** begin Record set **

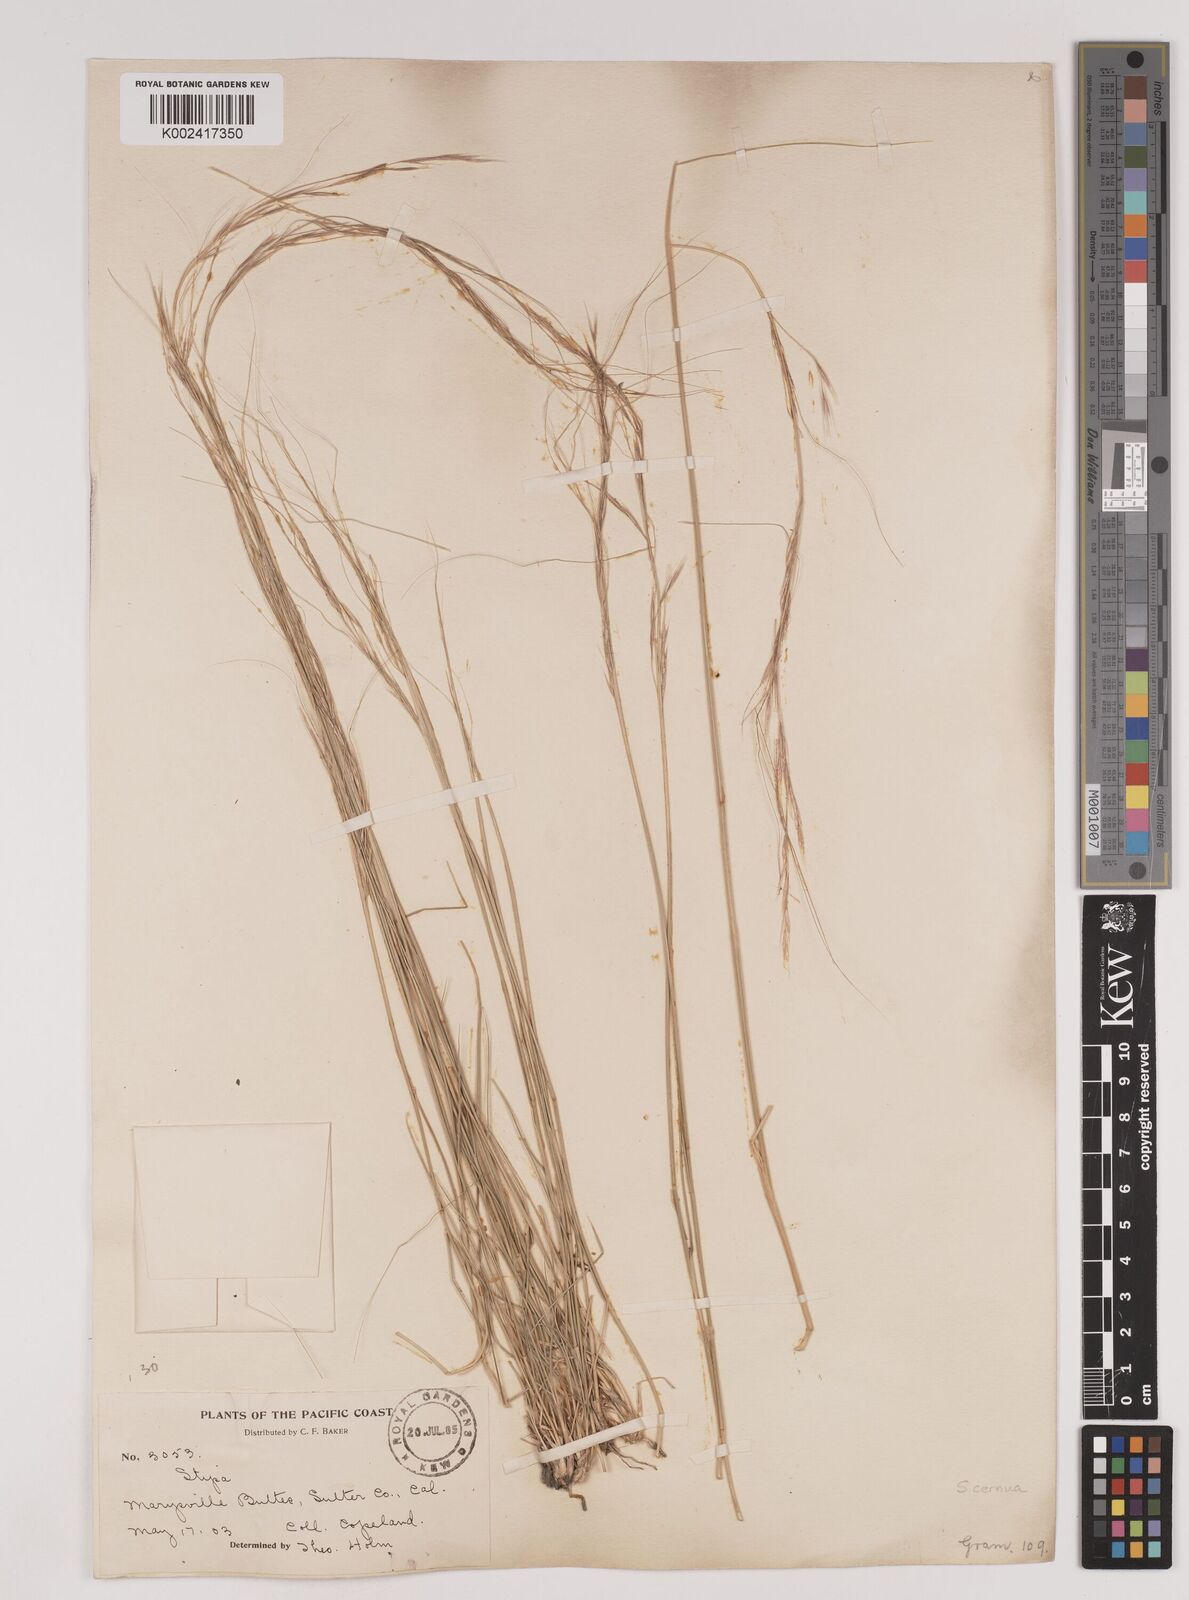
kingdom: Plantae
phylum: Tracheophyta
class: Liliopsida
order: Poales
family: Poaceae
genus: Nassella
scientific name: Nassella cernua
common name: Nodding needlegrass
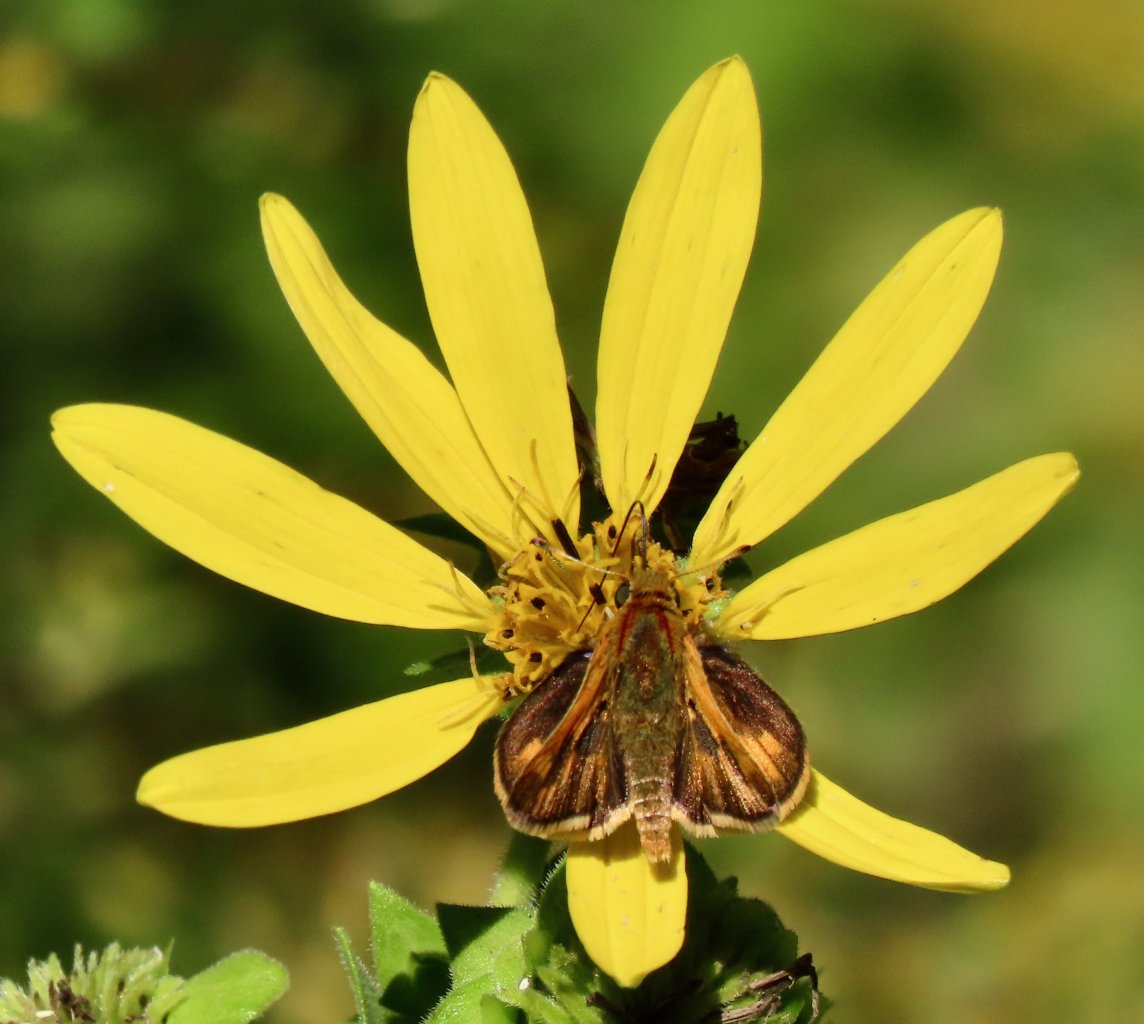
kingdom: Animalia
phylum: Arthropoda
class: Insecta
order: Lepidoptera
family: Hesperiidae
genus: Polites
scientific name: Polites coras
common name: Peck's Skipper
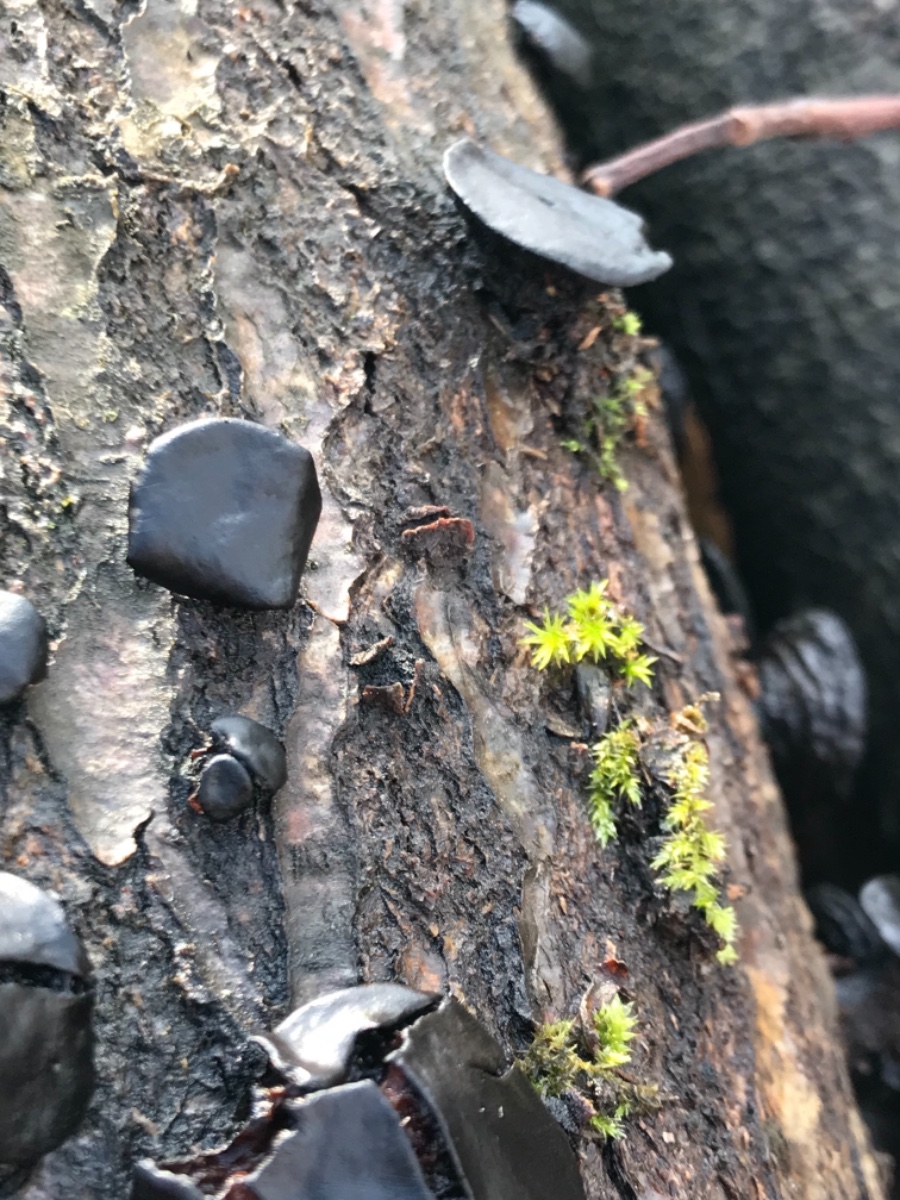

** end Record set **

**Problem description**
Please give the entries again, starting with the line with "phylum: Arthropoda" and going on through the end of the entries, and rename "common name" as "vernacular name" with all else unchanged. Leave out the pictures and any lines before that point.

**Answer to the problem**
phylum: Arthropoda
class: Insecta
order: Lepidoptera
family: Hesperiidae
genus: Polites
scientific name: Polites coras
vernacular name: Peck's Skipper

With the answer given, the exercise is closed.